Une fois le cas identifié comme étant suspect, l'éducateur ou le référent se doit de passer à la signalisation. Aujourd'hui, chaque fédération a son système de remontée d'informations. Mais les plus concernées ont instauré des canaux de transmission privilégiées avec la préfecture, voire pour certains, avec les renseignements. Pour le DTN de la fédération de judo, Max Bresolin, si le système "est bien en place", depuis quelques années, "c'est surtout le principe de précaution qui prévaut. On préfère viser large" Il reconnaît par ailleurs que les dérives sont possibles en l'état. "Ce système de signalement par les signaux faibles peut aboutir sur de la stigmatisation, bien sûr. Et c'est très possible qu'il y ait des fantasmes par rapport à tout ça, surtout depuis les attentats. Nous sur le terrain, nous sommes assez désemparés face à ça".
Le danger de la stigmatisation est présent dans les propos de la plupart des interlocuteurs que nous avons interrogés, conscients de la dimension excluante de cette "vigilance" demandée par l'Etat. Surtout, la frontière semble poreuse entre lutte contre la radicalisation et respect des règles de la laïcité. Pour William Gasparini, sociologue spécialiste du communautarisme dans le sport, "le danger serait aujourd'hui de confondre la radicalisation avec l’intensification de la religiosité, des signes religieux". "Il peut y avoir des demandes de prières, des demandes de repas halal, des vêtements, mais ce ne sont pas des signes de radicalisation", poursuit-il.

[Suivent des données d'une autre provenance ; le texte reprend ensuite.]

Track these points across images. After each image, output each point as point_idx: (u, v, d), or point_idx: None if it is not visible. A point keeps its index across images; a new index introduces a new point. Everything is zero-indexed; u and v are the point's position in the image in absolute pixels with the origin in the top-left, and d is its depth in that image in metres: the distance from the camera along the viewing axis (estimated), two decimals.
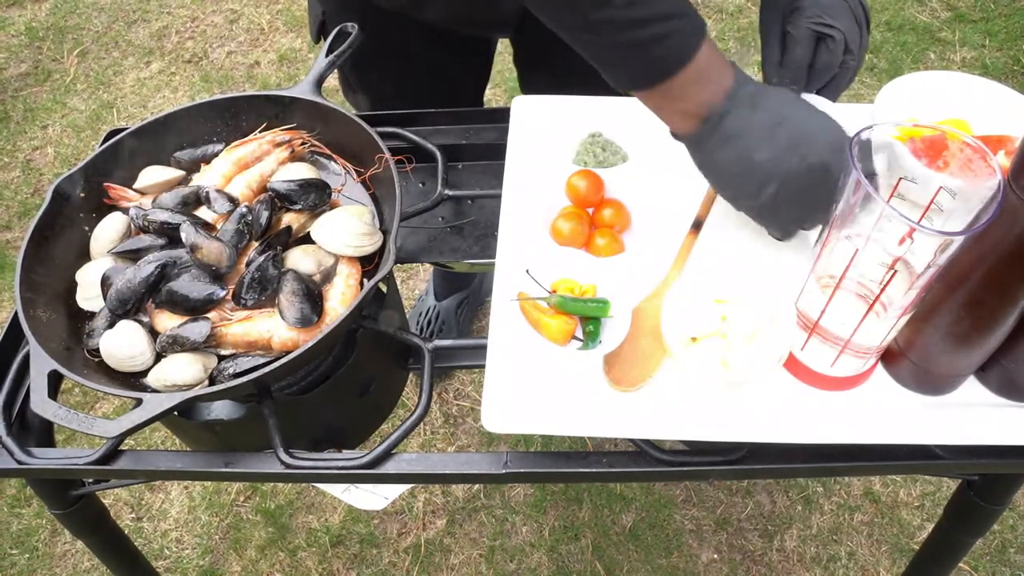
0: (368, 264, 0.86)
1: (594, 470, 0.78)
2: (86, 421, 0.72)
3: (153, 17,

Au Ministère des sports, on dit avoir pleinement conscience de ces possibles dérives dans la lutte contre la radicalisation. "On parle de phénomènes qui sont complexes, crispants. On essaie d’éclairer, notamment sur la distinction entre le fait religieux et le phénomène de radicalité". Aujourd'hui, aucune formation spécifique sur les faits religieux commune à toutes les fédérations n'existe.